Active Learning: Why It Sits at the Heart of Collaborate Sports
Founder Daniel Howells introducing the concept of Active Learning to over 60 new mentees at Collaborate Sports — a mentorship community built on reflection, connection, and applied growth.
“Investing in your development isn’t passive — it requires energy.”
Starting with Energy, Not Information
When we welcomed 60 new mentees into Collaborate Sports this month, I wanted to start with a truth that shapes everything we do: real learning isn’t passive.
When I founded Collaborate Sports, my goal wasn’t to build another course or coaching platform. The sports industry doesn’t need more information — it needs more activation.

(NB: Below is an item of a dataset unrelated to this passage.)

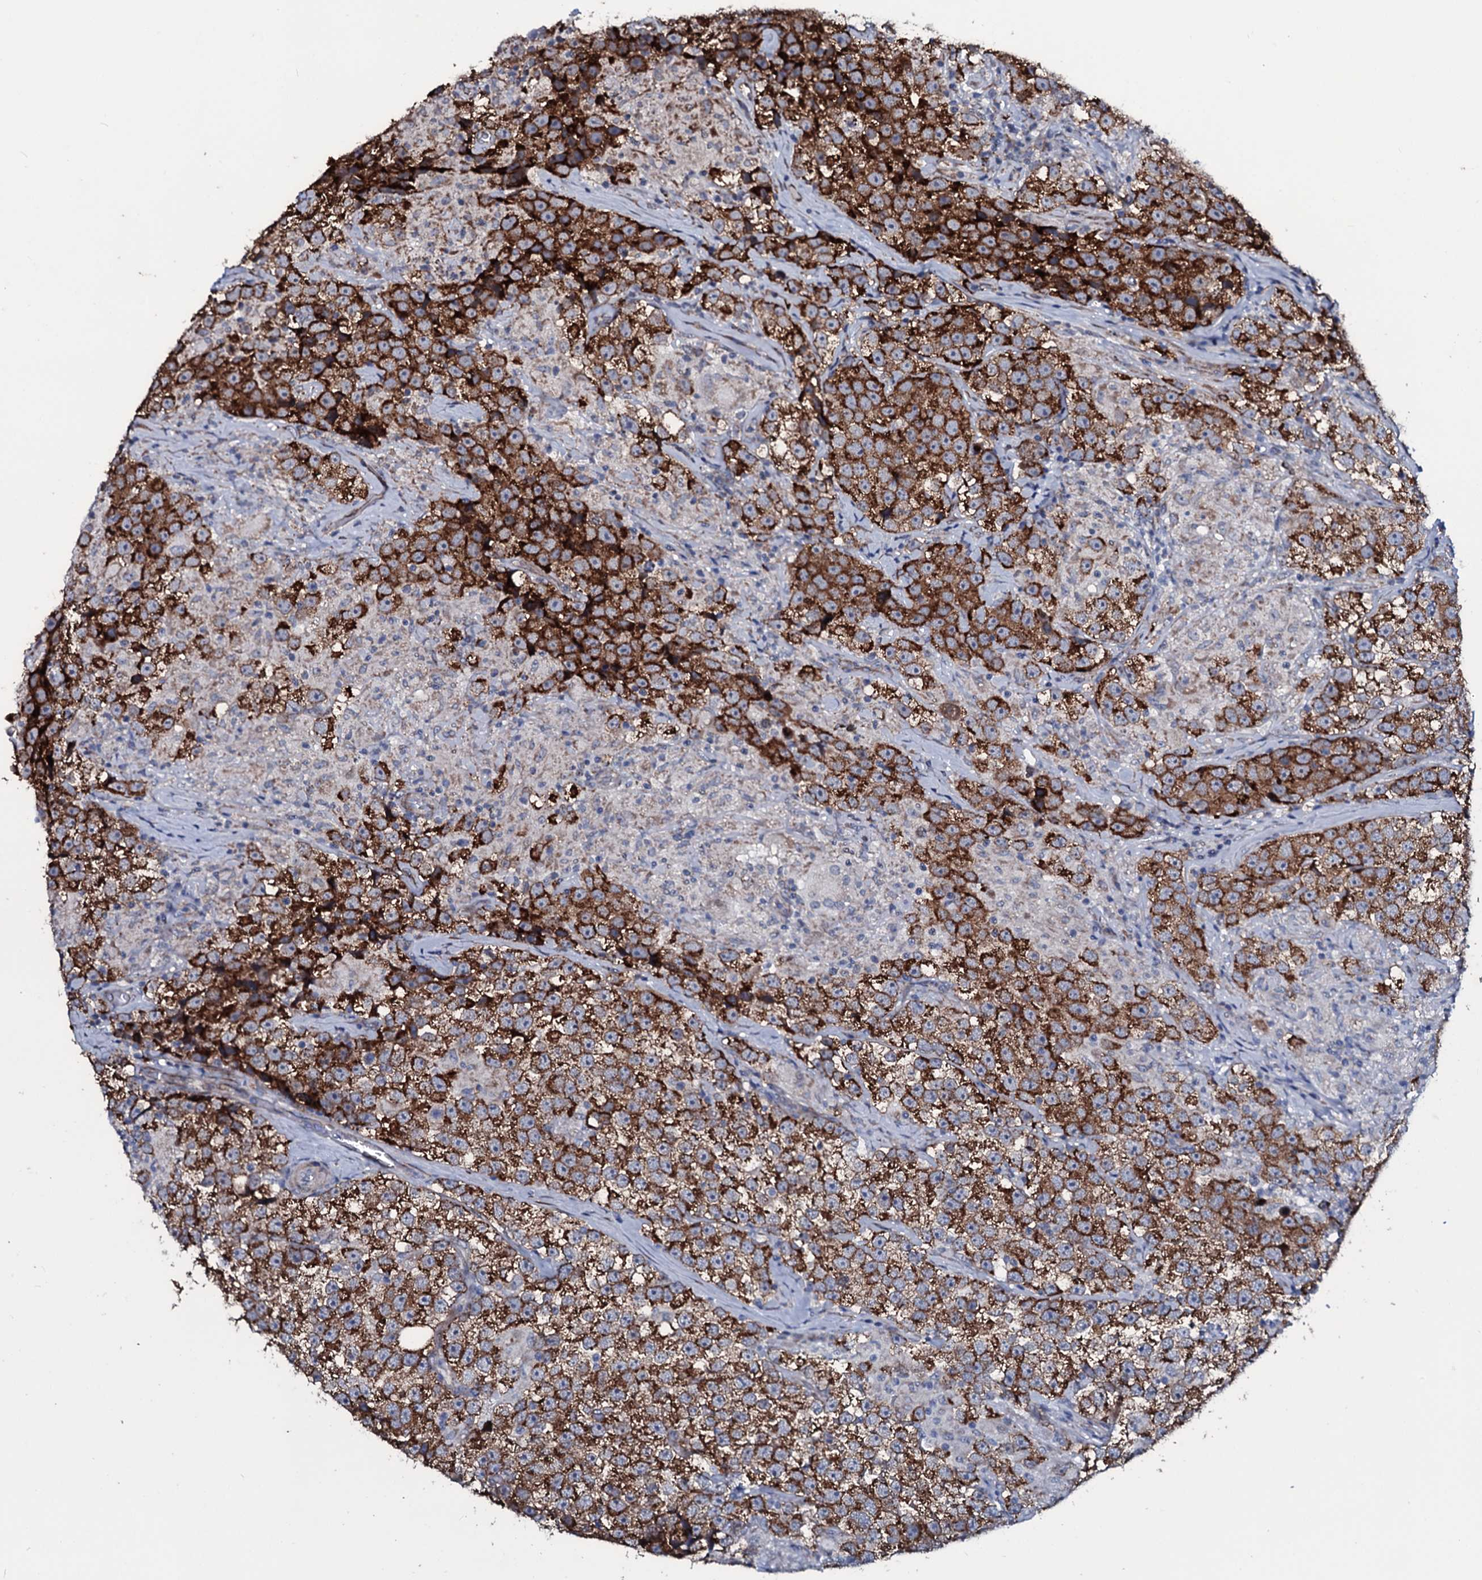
{"staining": {"intensity": "strong", "quantity": ">75%", "location": "cytoplasmic/membranous"}, "tissue": "testis cancer", "cell_type": "Tumor cells", "image_type": "cancer", "snomed": [{"axis": "morphology", "description": "Seminoma, NOS"}, {"axis": "topography", "description": "Testis"}], "caption": "Immunohistochemical staining of human testis cancer (seminoma) demonstrates high levels of strong cytoplasmic/membranous protein staining in about >75% of tumor cells.", "gene": "WIPF3", "patient": {"sex": "male", "age": 46}}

I’ve spent years in high-performance sport surrounded by brilliant minds and great ideas. Yet the same problem kept surfacing: People were learning more than ever, but changing less than ever.
That realisation became the foundation for Collaborate Sports — a mentorship community built on Active Learning.
From Consumption to Connection
Active Learning is about moving from consumption to connection. It’s about asking better questions, reflecting on experiences, and applying what you know in real environments.
When I spoke to our new mentees, I told them:
“The first thing you’re doing by being here is investing energy into your development. That’s not passive. It’s deliberate.”
That’s what makes the difference. Not how much you know — but how intentionally you apply it.
What Active Learning Really Means
Active Learning isn’t a concept. It’s a behaviour. It’s showing up with curiosity, engaging in dialogue, testing your ideas, and welcoming feedback.
At Collaborate Sports, we challenge coaches to:
Reflect on what they learn.
Translate ideas into real actions.
Revisit those actions and refine them over time.
Because learning isn’t about gathering information — it’s about building transformation.
Learning That Requires Effort
Active Learning takes effort, and it should. Growth doesn’t happen through comfort; it happens through reflection, challenge, and change.
That’s why our mentorships aren’t about ticking boxes or chasing certificates. They’re about deliberate development and helping practitioners bridge the gap between knowing and doing.
I’ve seen coaches grow exponentially not because they discovered something new, but because they revisited what they already knew and applied it with greater clarity and intent.
That’s where transformation happens.
A Community Built on Curiosity
Every month in each Collaborate Sports Mentorship Program, there is a focus on a specific theme. Whether it be telling stories through metrics (Data Skills), details that matter in our communication (Soft Skills), or reverse engineering impact for high performance (S&C) - every theme is underpinned by curiosity and an ability to take learning where you need it as a participant. We explore ideas, challenge thoughts with “What if” or ““how else could you” type questions.
Curiosity drives reflection.
Reflection drives progress.
And progress drives performance.
“Our values should blend through everything we do each month,” I told the group. “This is about more than sport — it’s about how we think, how we act, and how we learn.”
That’s the power of Active Learning isbnot about chasing perfection; it’s about pursuing progress, together.
5 Practical Ways to Make Your Learning Active
If you want to build Active Learning into your own development, start small but be deliberate. Here are five ways to make it part of your routine:
Reflect Weekly, Not Randomly
Set aside 10 minutes at the end of each week to answer three questions: 1) What did I learn? 2) How did I apply it? 3) What will I change next time?
Turn Content into Action
For every article, podcast, or workshop you consume, note one actionable behaviour to trial immediately in your coaching.
Seek Feedback, Not Validation
Ask colleagues or athletes, “What did you notice about my approach this week?” Use their answers as learning fuel, not judgment.
Teach What You Learn
Share your reflections with another coach or intern. Teaching forces clarity and turns information into understanding.
Track Growth Over Time
Keep a “learning log.” Revisit your entries every month to see patterns in your progress, challenges, and evolving questions.
Active Learning is about creating momentum. Every reflection, conversation, or small adjustment compounds over time.
Why Active Learning Matters in Sport
Active Learning sits at the centre of Collaborate Sports because it represents how I believe coaches and practitioners truly grow.
It’s action over absorption.
Reflection over repetition.
Connection over consumption.
Our mentees don’t just attend, they contribute. They even reverse mentor the mentors too, meaning even those experts see the world through varied perspectives!
Participants bring their stories, challenges, and ideas to a shared space that amplifies growth across the community.
As this new intake begins their journey, I’m reminded that the most powerful kind of learning doesn’t happen when you sit still. It happens when you lean in.
Final Thoughts
Active Learning isn’t just a method for personal development, it’s also a mindset for grow. It asks us to stay curious, stay connected, and keep doing the work.
At Collaborate Sports, that’s what we’re all about: helping coaches grow through energy, reflection, and collaboration.